4.6 Limitations and future work
We propagated several assumptions from the TriSeg model including spherical ventricular geometries and sarcomere length-tension relationships from isolated rat cardiac muscles. In this study, we used a simplified circulatory system that lacks compensatory and regulatory mechanisms, such as the baroreflex (Jezek et al., 2022). However, to overcome this, we employed compensatory volume overload as a surrogate, showing similar regulatory effects. For simplicity, we have not explicitly modeled the atria but instead incorporated the volumes occupied by the left and right atria into the venous and systemic venous compartments, respectively. Thus, the atrial volume does not contribute to the overall pericardial volume in this model which leads to a slightly different behavior in vivo. However, the pericardium still comes into effect at higher volumes. Future work can include the incorporation of atria as well as further investigation into modeling pericardial dynamics. By modeling only forward blood flow through the heart valves, we have ignored phenomena, such as valve regurgitation (Havlenova et al., 2021), to maintain focus on the interaction between the ventricles as high pressure develops during HF. The impact of valve regurgitation in disease is an active area of research (Korakianitis and Shi, 2006; Blanco and Feijóo, 2010; Pant et al., 2016; Chabiniok et al., 2017; Sacks et al., 2019). Future work includes modeling this phenomenon in this system and its impact on VVI. More biophysically based models may be able to explain the observed phenomena in a more detailed fashion. Here we present a simple, low-order model to conduct our initial investigations, but our modeling framework allows for the flexibility to integrate with more detailed models as in (Hunter et al., 1998; Lumens et al., 2009; Niederer, Campbell, and Campbell, 2019; Beard et al., 2022). Lastly while there are limitations to this idealized subject forward-modeling approach, we reference published data and results to corroborate the model outputs and results, and the updated parameterization of the model facilitates the use of clinical data and subject-specific modeling in the future.
Further model validation routes include identification of the model data from clinical and preclinical studies. Clinical data may include right heart catheterization and echocardiograms from HFpEF patients to which the model could be fit using the approach described in Jones et al. (2021). Additionally, future experiments in which simultaneous biventricular pressure-volume loops and septal curvature data are obtained under baseline conditions, with volume loading, and during various perturbations to LV and RV free wall mechanics would provide key evidence to test the hypotheses inherent in the model.
5 Conclusion
In this study, we developed and parameterized a subject-specific mathematical model of cardiovascular function and biventricular mechanics to investigate several modes of heart failure, including systolic and diastolic dysfunction of the left and right ventricles. In acute LV systolic and diastolic dysfunction, the simulations captured RV compensation with systemic volume loading to maintain stroke volume and mean arterial blood pressure. In RV systolic and diastolic dysfunction, RV dilation and volume overload impaired LV filling, resulting in an LV diastolic dysfunction caused by mechanical interventricular interactions rather than LV myocardial stiffening. We also observed that three of the dysfunction simulations (LV diastolic dysfunction, RV systolic and diastolic dysfunction) exhibited phenotypes seen in HFpEF, suggesting multiple modes of heart failure in HFpEF, which is consistent with and may help to explain the clinical heterogeneity of HFpEF. More defined diagnostic sub-categories of HFpEF will allow for the development of targeted treatments and improved outcomes of this disease.

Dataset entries
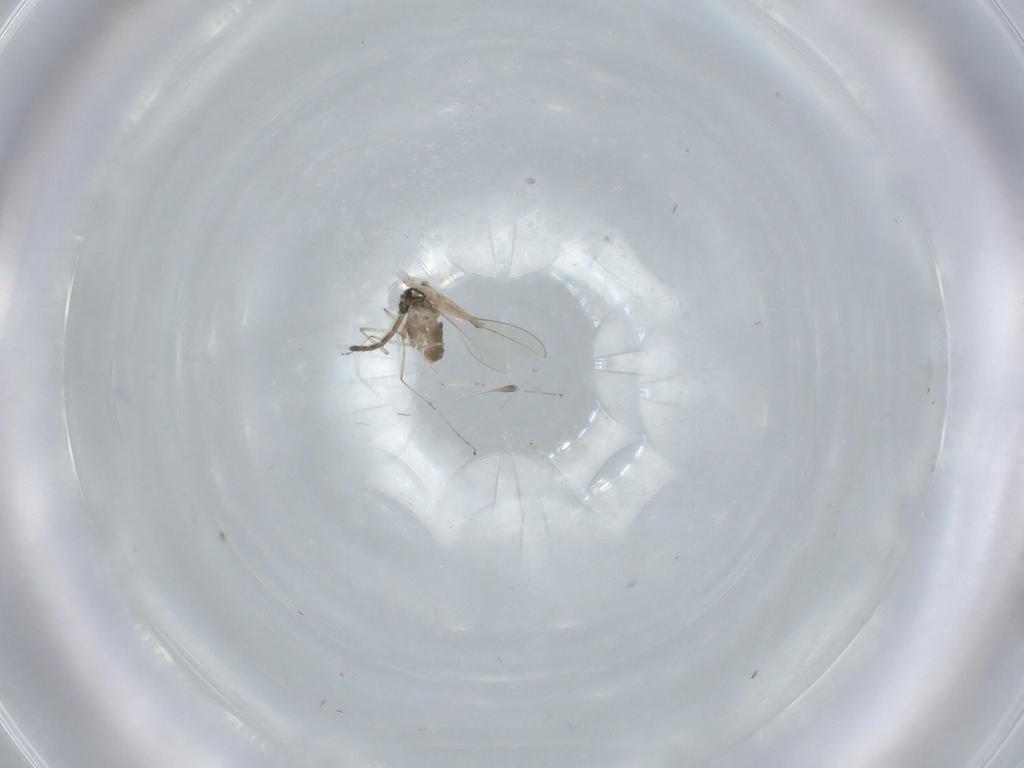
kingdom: Animalia
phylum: Arthropoda
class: Insecta
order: Diptera
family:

_Exercise instructions_
1) In the excerpt on the heart failure model, rewrite the passage from "Further model validation" up to and including "in the model.", substituting "cardiac MRI scans" for "echocardiograms".
2) According to the excerpt on the heart failure model, which reflex is named as a regulatory mechanism missing from the simplified circulatory system?
3) List every study that the excerpt on the heart failure model cites to show that the impact of valve regurgitation in disease is an active area of research.
These rows are separate material and have nothing to do with the excerpt on the heart failure model.

_Exercise results_
1)
Further model validation routes include identification of the model data from clinical and preclinical studies. Clinical data may include right heart catheterization and cardiac MRI scans from HFpEF patients to which the model could be fit using the approach described in Jones et al. (2021). Additionally, future experiments in which simultaneous biventricular pressure-volume loops and septal curvature data are obtained under baseline conditions, with volume loading, and during various perturbations to LV and RV free wall mechanics would provide key evidence to test the hypotheses inherent in the model.

2) The baroreflex.

3)
- Korakianitis and Shi, 2006
- Blanco and Feijóo, 2010
- Pant et al., 2016
- Chabiniok et al., 2017
- Sacks et al., 2019